Game of Thrones Season 8 Episode 3 Proved That the White Walkers Weren’t the Real Endgame

Arya adds a new name to her list.

Game of Thrones Season 8 Episode 3 Proved That the White Walkers Weren’t the Real Endgame

Photo Credit: HBO

The Night King in Game of Thrones season 8 episode 3

  • Game of Thrones season 8 episode 3 now on Hotstar
  • None of the major characters died in the episode
  • Arya’s heroic moment was lacking in logic

Going into the Great Battle of Winterfell this week, most fans only had one question on their mind: Which of their favourite characters wouldn't make it out alive? Game of Thrones season 8 episode 3 “The Long Night” answered that with a resounding “well, very few”. In an episode that was supposed to be big on deaths, nearly every major player came out alive, which seemed to suggest that Game of Thrones season 8 episode 3 wasn't the true endgame — to borrow a term from another franchise delivering its conclusive chapter — for the show. After all, Cersei Lannister still sits on the Iron Throne, and it's that fight that has a greater meaning. Not just for the title of the series, but also the audience, given we have spent more time with the living. Here's a quick summary of Game of Thrones season 8 episode 3.

Spoilers ahead for Game of Thrones season 8 episode 3 “The Long Night”.

First things first, a list of everyone who died in the newest episode, in chronological order: Eddison Tollett, the former Lord Commander of the Night's Watch; Lyanna Mormont, who takes down a wight giant before dying; the one-eyed Beric Dondarrion, who gives up his life to protect Arya; Theon Greyjoy, who stupidly sacrifices himself by charging straight at the Night King; Jorah Mormont, who dies protecting the woman he loves, Dany; and Melisandre, who removed her amulet and subsequently died at the end.

If you go by Game of Thrones' official main and guest cast lists, three of those — Theon, Jorah, and Melisandre — belong to the former. And given their level of involvement on the show, all three are essentially supporting characters, with one (Melisandre) a fringe presence, whose only appearance in Game of Thrones season 8 was episode 3. She also died of her own volition, likely of old age. (Her amulet kept her looking young, as revealed in season 6, if you forgot.) The other two, Theon and Jorah, were sort of destined to die, given their story arcs had come to an end. Theon redeemed himself by first rescuing his sister Yara and then apologising to Bran, while Jorah was always going to go out protecting Dany.

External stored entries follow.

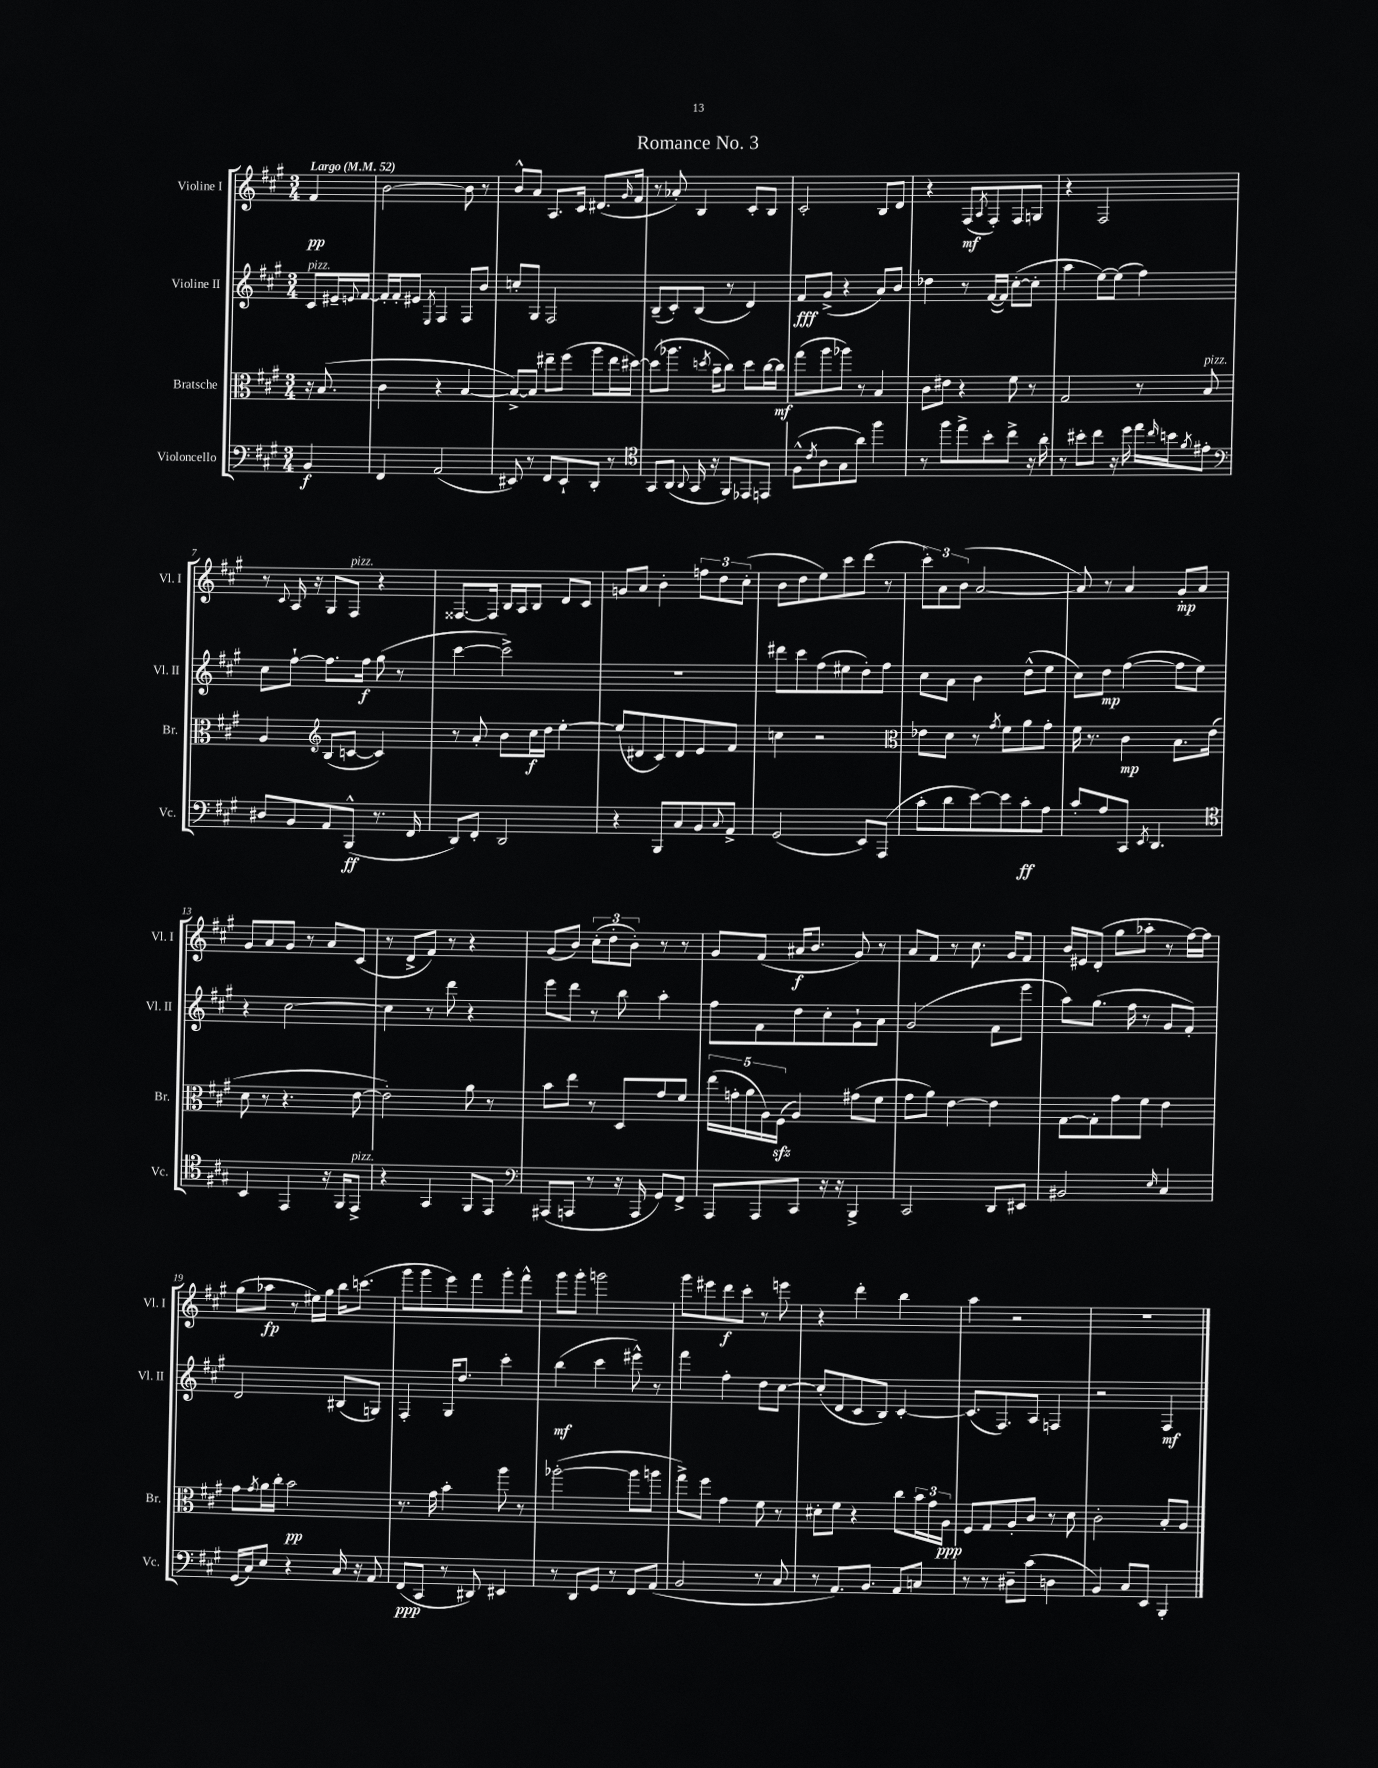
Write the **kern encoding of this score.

**kern	**kern	**kern	**kern
*staff4	*staff3	*staff2	*staff1
*clefF4	*clefC3	*clefG2	*clefG2
*k[f#c#g#]	*k[f#c#g#]	*k[f#c#g#]	*k[f#c#g#]
*M3/4	*M3/4	*M3/4	*M3/4
*MM52	*MM52	*MM52	*MM52
4BB/	16r	8c#/L	4f#/
.	(8.B/	.	.
.	.	16e#~/L	.
.	.	8qqe/	.
.	.	[16f#/JJ	.
=	=	=	=
4FF#/	4c#\	16f#'/]LL	[2b\
.	.	16f#'/J	.
.	.	8e#/J	.
.	.	8qE/	.
(2AA/	4r	4F#/	.
.	[4B/	8F#/L	8b\]
.	.	8b/J	8r
=	=	=	=
8EE#/)	8B^/_L)	8cc'/L	8b^^/L
8r	8B/]J	8G#/J	8a/J
8FF#/L	8ee#~\L	2F#/	8.A/L
8EE#`/	(8ff#\J	.	.
.	.	.	16c#/Jk
8DD'/J	8aa\L	.	(8.d#/L
8r	16ee#\L	.	.
.	.	.	16qqg#/
.	[16dd#\JJ)	.	16f#/Jk
=	=	=	=
*clefC4	*	*	*
8GG#/L	(8dd#\]L	(8B~/L	8r
(8AA/J	8.aa-\J	8c#'/)	8a-'/)
8qqAA/	.	.	.
16GG#/	.	(8B/J	4B/
.	8qdd/	.	.
16r	16b~\LK	.	.
8FF#/L)	8cc#\J)	8r	.
8EE-/	8dd\L	4d/)	8c#'/L
8EE/J	[16cc#\L	.	8B/J
.	16cc#\]JJ	.	.
=	=	=	=
(8F#^^\L	(8gg#\L	8f#/L	2c#'/
8qc#/	.	.	.
8A\	8aa\	(8g#^/J	.
8G#\	8aa-\J)	4r	.
8a\J)	8r	.	.
4ff#\	4B/	8a/L)	8B/L
.	.	8b/J	8d/J
=	=	=	=
8r	8c#\L	4dd-\	4r
8ff#\L	8e#\J	.	.
8ee^\	4r	8r	(8F#/L
.	.	.	8qA/
8b'\	.	([16f#/LL	8F#'/)
.	.	16f#/]JJ)	.
8cc#^\J	8f#\	([8cc#'\L	8F#/
16r	8r	8cc#'\]J	8G/J
16a'\	.	.	.
=	=	=	=
8r	2G#/	4aa\	4r
8b#'\L	.	.	.
8cc#\J	.	[8ee\L)	2F#/
16r	.	(8ee\]J	.
16dd\	.	.	.
16ee\LL	8r	4ff#\)	.
16qqcc#/	.	.	.
16b\J	.	.	.
8qf#/	.	.	.
8e#'\J	8B/	.	.
=	=	=	=
*clefF4	*	*	*
8D#/L	4A/	8cc#\L	8r
.	.	.	8qqc#/
8BB/	.	[8ff#`\J	16A/
.	.	.	16r
*	*clefG2	*	*
8AA/	(8B/L	8.ff#\]L	8G#/L
(8BBB^^/J	[8c/J	.	8F#/J
.	.	16ff#\Jk	.
8.r	4c/])	(8gg#\	4r
.	.	8r	.
16FF#/	.	.	.
=	=	=	=
8DD/L)	8r	[4ccc#\	[8.F##/L
8FF#'/J	8a'/	.	.
.	.	.	16F##/]Jk
2DD/	8b\L	2ccc#^\])	16B/LL
.	.	.	16A/J
.	16cc#\L	.	8B/J
.	16dd\JJ	.	.
.	[4ee'\	.	8d/L
.	.	.	8c#/J
=	=	=	=
4r	(8ee/]L	2.r	8g/L
.	8d#/	.	8a/J
8BBB/L	8c#/)	.	4b'\
8C#/	8d#/	.	.
8BB/	8e/	.	12ff\L
.	.	.	12dd\
8qqC#/	.	.	.
8AA^/J	8f#/J	.	.
.	.	.	(12cc#'\J
=	=	=	=
(2GG#/	4cc\	8ddd#\L	8b\L
.	.	8ccc#\	8dd\
.	2r	(8ff#\	8ee\)
.	.	8ee#\	8ccc#\
8EE/L)	.	8dd'\)	(8ddd\J
(8AAA/J	.	8ff#\J	8r
=	=	=	=
*	*clefC3	*	*
8c#'\L	8e-\L	8cc#\L	12ccc#'\L)
.	.	.	12a\
8d\	8d\J	8a\J	.
.	.	.	(12b\J
[8e\)	8r	4b\	[2a/
.	8qg#/	.	.
8e\]	8f#\L	.	.
8c#'\	8a\	(8dd^^\L	.
8A\J	8g#'\J	8ee\J	.
=	=	=	=
8c#'/L	16f#\	8cc#\L)	8a/])
.	8.r	.	.
8A/	.	8dd\J	8r
8CC#/J	4c#\	([4ff#\	4a/
8qEE/	.	.	.
4.DD/	.	.	.
.	8.B\L	8ff#\]L	8g#'/L
.	.	8ee\J)	8a/J
.	(16e\Jk	.	.
=	=	=	=
*clefC4	*	*	*
4BB/	8d\	4r	8g#/L
.	8r	.	8a/
4EE/	4.r	[2cc#\	8g#/J
.	.	.	8r
16r	.	.	8a/L
16FF#/LK	.	.	.
8EE^/J	[8e\	.	(8c#/J
=	=	=	=
4r	2e'\])	4cc#\]	8r
.	.	.	8d^/L
4GG#/	.	8r	8f#/J)
.	.	8ddd\	8r
8FF#/L	8a\	4r	4r
8EE/J	8r	.	.
=	=	=	=
*clefF4	*	*	*
(8AAA#/L	8b\L	8eee\L	(8g#/L
8AAA/J	8ee\J	8ddd\J	8b/J)
8r	8r	8r	(12cc#'\L
.	.	.	12dd'\
16r	8D/L	8bb\	.
.	.	.	12b'\J)
16AAA/	.	.	.
8GG#/L)	8g#/	4aa'\	8r
8FF#^/J	8f#/J	.	8r
=	=	=	=
8AAA/L	(20ee\LL	8ff#\L	8g#/L
.	20g'\	.	.
.	20a\	.	.
8AAA/	.	8f#\	(8f#/J
.	20A\)	.	.
.	(20F#\JJ	.	.
8CC#/J	4A/)	8dd\	16a#/LK
.	.	.	8.b/J
16r	.	8cc#'\	.
16r	.	.	.
4BBB^/	(8g#\L	8g#`\	8g#/)
.	8f#\J	8a\J	8r
=	=	=	=
2CC#/	8g#\L	(2g#/	8a/L
.	8a\J)	.	8f#/J
.	[4e\	.	8r
.	.	.	8.cc#\
8DD/L	4e\]	8f#\L	.
.	.	.	16g#/LK
8EE#/J	.	8eee\J	8f#/J
=	=	=	=
2BB#/	[8G#\L	8aa\L)	16b/LL
.	.	.	16e#/J
.	8G#'\]	(8.gg#\J	(8d'/J
.	8g#\	.	8gg#\L
.	.	16ff#\	.
.	8f#\J	8r	8aa-'\J
16qqE/	.	.	.
4C#/	4e\	8g#/L	8r
.	.	8f#'/J)	[16ff#\LL)
.	.	.	16ff#\]JJ
=	=	=	=
(16GG#/LL	8g#\L	2d/	(8gg#\L
16C#/J)	.	.	.
.	8qg#/	.	.
8E/J	16a\L	.	8aa-\J
.	16cc#'\JJ	.	.
4r	2b\	.	8r
.	.	.	16ee#\LL)
.	.	.	16gg#\JJ
16C#/	.	(8B#/L	16bb\LK
16r	.	.	(8.ccc\J
8AA/	.	8G/J)	.
=	=	=	=
(8FF#/L	8.r	4F#'/	8ggg#\L
8CC#/J	.	.	8ggg#\
.	16g#\	.	.
8r	4b'\	16G#/LK	8eee\)
.	.	8.dd/J	.
8DD#/)	.	.	8fff#\
4EE#/	8aa\	4ccc#'\	8ggg#'\
.	8r	.	8fff#^^\J
=	=	=	=
8r	([2aa-'\	(4bb\	8ggg#\L
8DD/L	.	.	8ggg#'\J
8GG#/J	.	4ccc#\	2ggg\
8r	.	.	.
8FF#/L	8aa-\]L	8eee#^^\)	.
(8AA/J	8aa\J	8r	.
=	=	=	=
2BB/	8gg#^\L)	4fff#\	8ggg#\L
.	8ff#\J	.	8eee#\
.	4g#\	4ff#'\	8ddd\
.	.	.	8ccc#'\J
8r	8f#\	8dd\L	8r
8C#/	8r	[8cc#\J	8eee\
=	=	=	=
8r	8d#'\L	(8cc#'/]L	4r
8.AA/L)	8f#\J	8d/	.
.	4r	8c#/	4ddd'\
8.BB/J	.	.	.
.	.	8B/J)	.
8AA/L	8cc#\L	[4c#'/	4bb\
8C/J	24b\L	.	.
.	24g#\	.	.
.	24A\JJ	.	.
=	=	=	=
8r	8F#/L	(8.c#/]L	4aa\
8r	8G#/	.	.
.	.	8.F#/)	.
8D#~\L	8A'/	.	2r
(8c#\J	8c#/J	8A/J	.
4D\	8r	4F/	.
.	8d\	.	.
=	=	=	=
4BB/)	2c#'\	2r	2.r
8C#/L	.	.	.
8EE/J	.	.	.
4BBB'/	8B'/L	4F#/	.
.	8A/J	.	.
==	==	==	==
*-	*-	*-	*-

Given how the White Walker threat had been built up over the years, it seemed only natural that a mammoth clash would result in some major casualties, especially considering the living were lacking the numbers. But even after the events of Game of Thrones season 8 episode 3, everyone who matters is well and alive. Even those who don't matter to the bigger picture — such as Davos, Varys, Tormund, Gendry and Grey Worm — seemingly survived the onslaught. At least none of those characters died on screen, which is usually good enough for any piece of entertainment. The standard rule is: if you don't see blood trickle from a character's mouth, they are not dead.

With such an outcome, Game of Thrones season 8 episode 3 “The Long Night” felt a tad underwhelming. That the Army of the Dead couldn't make a bigger dent, despite having the advantage of numbers, seems slightly unbelievable. More importantly, the White Walkers themselves chose to not participate in the battle at all. But why? We've seen what they bring to the battlefield, having witnessed a few of them in action at Hardhome beyond the Wall in season 5. Their arrival at the end of season 8 episode 2, carrying ice spears in their hands, suggested that they would help keep the dragons away by instilling fear in Dany. But for some inexplicable reason, they chose to sit out the battle until the final moments.

Even when that moment arrived, the White Walkers essentially proved useless. They didn't aid the Night King in any way, who fell to Arya's Valyrian steel blade, having proved earlier that dragonfire didn't affect him. Sure, the Stark girl is trained in ways that the rest of them aren't, but how did she so easily slip past a circle of wights and White Walkers around the Godswood? The only logical explanation would be if Arya was waiting in the tree branches to pounce on the Night King, but then there was no reason for Theon to die. That means she had to somehow walk past the White Walkers without anyone noticing. Does Arya have an invisibility cloak now?

In recent seasons, Game of Thrones' writers — in this case, the creators David Benioff and D.B. Weiss — have shown a taste for making logical jumps. While it has previously been time jumps for the most part, they aren't beyond a slightly-unbelievable scripted cool moment if it helps the scene. Night King's shattering death by Arya's hands was just that. If you don't think too much, the moment works quite well. Arya seems to have nearly failed as the Night King turns around and grabs her by the throat, but she then executes a blade move that was reminiscent of something similar from Star Wars: The Last Jedi. In doing so, she's added a new name to her list and cemented her status as one of Westeros' all-time greats.

Game of Thrones season 8, episode 3 is available on Hotstar. On TV, it will air Tuesday 10pm on Star World.